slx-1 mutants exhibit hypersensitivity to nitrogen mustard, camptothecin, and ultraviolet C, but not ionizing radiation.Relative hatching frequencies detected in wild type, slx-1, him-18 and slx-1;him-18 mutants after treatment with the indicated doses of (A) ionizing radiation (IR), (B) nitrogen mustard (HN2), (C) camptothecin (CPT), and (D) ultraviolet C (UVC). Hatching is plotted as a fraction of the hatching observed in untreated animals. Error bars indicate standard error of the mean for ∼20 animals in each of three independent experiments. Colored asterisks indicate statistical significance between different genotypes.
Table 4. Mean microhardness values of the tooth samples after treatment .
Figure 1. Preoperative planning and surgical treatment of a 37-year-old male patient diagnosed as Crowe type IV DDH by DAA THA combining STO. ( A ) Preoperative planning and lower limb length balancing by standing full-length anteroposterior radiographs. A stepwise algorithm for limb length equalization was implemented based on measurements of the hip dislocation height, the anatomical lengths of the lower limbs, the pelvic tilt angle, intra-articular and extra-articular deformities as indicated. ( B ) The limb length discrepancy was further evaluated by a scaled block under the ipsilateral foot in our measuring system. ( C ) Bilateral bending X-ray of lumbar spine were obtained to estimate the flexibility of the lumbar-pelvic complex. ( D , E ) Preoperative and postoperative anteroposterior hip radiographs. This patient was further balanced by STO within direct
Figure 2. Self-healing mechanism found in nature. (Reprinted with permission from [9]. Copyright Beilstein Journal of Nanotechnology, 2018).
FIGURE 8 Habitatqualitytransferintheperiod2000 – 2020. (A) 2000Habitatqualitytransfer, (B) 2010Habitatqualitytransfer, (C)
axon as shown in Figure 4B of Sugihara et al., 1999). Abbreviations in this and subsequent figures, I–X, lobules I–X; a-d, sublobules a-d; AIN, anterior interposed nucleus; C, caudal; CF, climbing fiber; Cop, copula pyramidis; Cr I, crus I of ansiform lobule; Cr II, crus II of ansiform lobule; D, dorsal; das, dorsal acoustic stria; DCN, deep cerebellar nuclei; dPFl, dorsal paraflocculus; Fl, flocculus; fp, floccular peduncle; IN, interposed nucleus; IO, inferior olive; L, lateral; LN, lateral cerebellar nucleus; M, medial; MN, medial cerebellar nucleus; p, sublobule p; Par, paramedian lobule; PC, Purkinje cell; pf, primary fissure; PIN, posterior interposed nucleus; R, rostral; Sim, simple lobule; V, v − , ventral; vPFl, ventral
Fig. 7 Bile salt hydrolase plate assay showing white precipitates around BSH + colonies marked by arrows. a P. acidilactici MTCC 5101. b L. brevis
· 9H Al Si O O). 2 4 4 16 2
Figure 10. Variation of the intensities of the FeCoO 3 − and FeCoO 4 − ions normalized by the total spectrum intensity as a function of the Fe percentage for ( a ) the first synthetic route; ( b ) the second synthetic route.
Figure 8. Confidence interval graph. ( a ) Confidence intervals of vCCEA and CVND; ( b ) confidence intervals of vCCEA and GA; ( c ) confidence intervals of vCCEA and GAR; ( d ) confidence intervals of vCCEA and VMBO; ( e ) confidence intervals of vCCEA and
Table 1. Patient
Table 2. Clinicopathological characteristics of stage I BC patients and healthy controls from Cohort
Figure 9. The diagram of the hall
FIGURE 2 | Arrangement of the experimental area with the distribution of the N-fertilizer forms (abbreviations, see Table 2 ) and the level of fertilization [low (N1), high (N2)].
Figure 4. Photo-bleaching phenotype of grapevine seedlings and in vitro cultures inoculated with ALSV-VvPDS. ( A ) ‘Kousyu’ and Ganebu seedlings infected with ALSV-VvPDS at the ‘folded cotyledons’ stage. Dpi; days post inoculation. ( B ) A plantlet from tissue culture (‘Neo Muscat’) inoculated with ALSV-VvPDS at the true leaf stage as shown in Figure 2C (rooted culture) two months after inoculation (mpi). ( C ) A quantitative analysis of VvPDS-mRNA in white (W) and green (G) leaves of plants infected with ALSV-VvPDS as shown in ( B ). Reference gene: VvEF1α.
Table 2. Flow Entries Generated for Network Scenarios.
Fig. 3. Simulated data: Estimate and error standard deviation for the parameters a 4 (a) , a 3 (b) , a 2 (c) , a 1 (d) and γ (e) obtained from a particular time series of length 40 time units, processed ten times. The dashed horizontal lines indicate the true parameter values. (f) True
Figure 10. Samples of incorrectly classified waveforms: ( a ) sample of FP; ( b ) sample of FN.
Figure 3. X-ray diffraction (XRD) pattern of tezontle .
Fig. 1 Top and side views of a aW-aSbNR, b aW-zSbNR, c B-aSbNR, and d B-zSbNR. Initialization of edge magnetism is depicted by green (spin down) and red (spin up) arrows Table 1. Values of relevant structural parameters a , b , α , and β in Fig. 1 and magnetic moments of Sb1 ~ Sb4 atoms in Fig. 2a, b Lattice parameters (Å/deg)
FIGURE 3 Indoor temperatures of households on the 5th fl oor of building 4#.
⁂
| Task item |
Extract from the records above the lines from the one containing "Figure 10. Variation" to the one containing "Table 1. Patient", both lines included, exactly as they appear and with nothing else.

| Output of the task |
Figure 10. Variation of the intensities of the FeCoO 3 − and FeCoO 4 − ions normalized by the total spectrum intensity as a function of the Fe percentage for ( a ) the first synthetic route; ( b ) the second synthetic route.
Figure 8. Confidence interval graph. ( a ) Confidence intervals of vCCEA and CVND; ( b ) confidence intervals of vCCEA and GA; ( c ) confidence intervals of vCCEA and GAR; ( d ) confidence intervals of vCCEA and VMBO; ( e ) confidence intervals of vCCEA and
Table 1. Patient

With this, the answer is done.